▶ GIVEN TEXT

_____

# Kindle DX: Frozen on loading screen - [Update: My issue resolved itself...]



## annnnnt (Dec 6, 2009)

*The digest:*
Kindle DX freezes while loading. Resetting doesn't seem to work.
*
The Rest: (It's long, I'm sorry?)*
I try my best to be reasonable and search for my solution among the mass of other posts before I ever resort to bringing up the topic myself but nothing has helped so here we go;

I bought a Kindle DX and I've had it for the better part of two days. My only intent was to read pdf's with it so the first thing I did was turned off wireless. I then proceeded to plug it into my computer and transfer files to it. I assumed folders for organizing my pdf's were OK, so I made a few and they worked out fine, even though the Kindle didn't display them, they helped me know what was there.

If I had started to do other things and then went back and tried to access the Kindle drive my computer would be slow or unresponsive about it. I don't know whether it was windows 7, my usb ports, microusb transfer rates, kindle's disk access rate or some combination of them all but I've had to just unplug (without ejecting) and plug back in my kindle so I could transfer files. For successive attempts to plug in my kindle, windows 7 would occasionally prompt me to scan and fix the drive, something I did once earlier but then skip every next time it asked.

On my last attempt to access kindle's contents I created a folder. I then tried to copy a folder with the same name into my kindle which resulted in some error, the message of which I ignored. I assumed it had something to do with being unable to copy the folder into the directory due to the preexisting folder. I then decided to open up the folder I made on the kindle and I found a few oddly named files. I thought they were a part of the earlier process which failed so I tried to delete them. That didn't work due to the names of the files. I thought windows must have issues deleting files with nonstandard file names so I planned to boot into Linux later and get rid of them. I then opened up the folder with the same name on my desktop and copied the contents (another folder) into my kindle. A new bunch of files and folders spawned with nonstandard file names. When I say nonstandard I mean not ASCII characters, weird symbols and such...

_____

▶ WORK INSTRUCTION A
Answer these questions about the Kindle DX post:
(i) For how long had the poster owned the Kindle DX?
(ii) What was the first thing the poster did with the device?
(iii) What would Windows 7 occasionally prompt the poster to do?
▶ WORK INSTRUCTION B
Rewrite the passage of the Kindle DX post that begins at the words "## annnnnt (Dec" and stops after "what was there.", substituting "PDF files" for "pdf's" wherever it occurs.

[Dataset entries]
_____

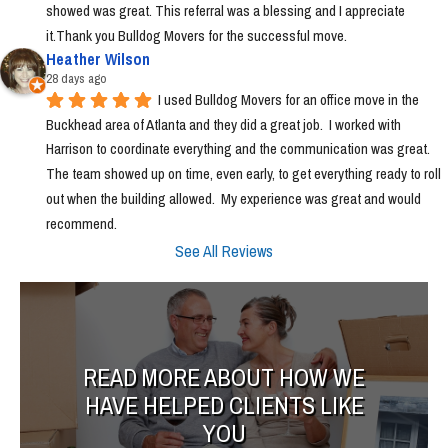
showed was great. This referral was a blessing and I appreciate 
it.Thank you Bulldog Movers for the successful move.
Heather Wilson
28 days ago
I used Bulldog Movers for an office move in the 
Buckhead area of Atlanta and they did a great job.  I worked with 
Harrison to coordinate everything and the communication was great.  
The team showed up on time, even early, to get everything ready to roll 
out when the building allowed.  My experience was great and would 
recommend.
See All Reviews
READ MORE ABOUT HOW WE
HAVE HELPED CLIENTS LIKE
YOU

_____

▶ ANSWER BOX A
(i) The poster had owned it for the better part of two days.
(ii) The poster turned off wireless.
(iii) Windows 7 would prompt the poster to scan and fix the drive.

▶ ANSWER BOX B
## annnnnt (Dec 6, 2009)

*The digest:*
Kindle DX freezes while loading. Resetting doesn't seem to work.
*
The Rest: (It's long, I'm sorry?)*
I try my best to be reasonable and search for my solution among the mass of other posts before I ever resort to bringing up the topic myself but nothing has helped so here we go;

I bought a Kindle DX and I've had it for the better part of two days. My only intent was to read PDF files with it so the first thing I did was turned off wireless. I then proceeded to plug it into my computer and transfer files to it. I assumed folders for organizing my PDF files were OK, so I made a few and they worked out fine, even though the Kindle didn't display them, they helped me know what was there.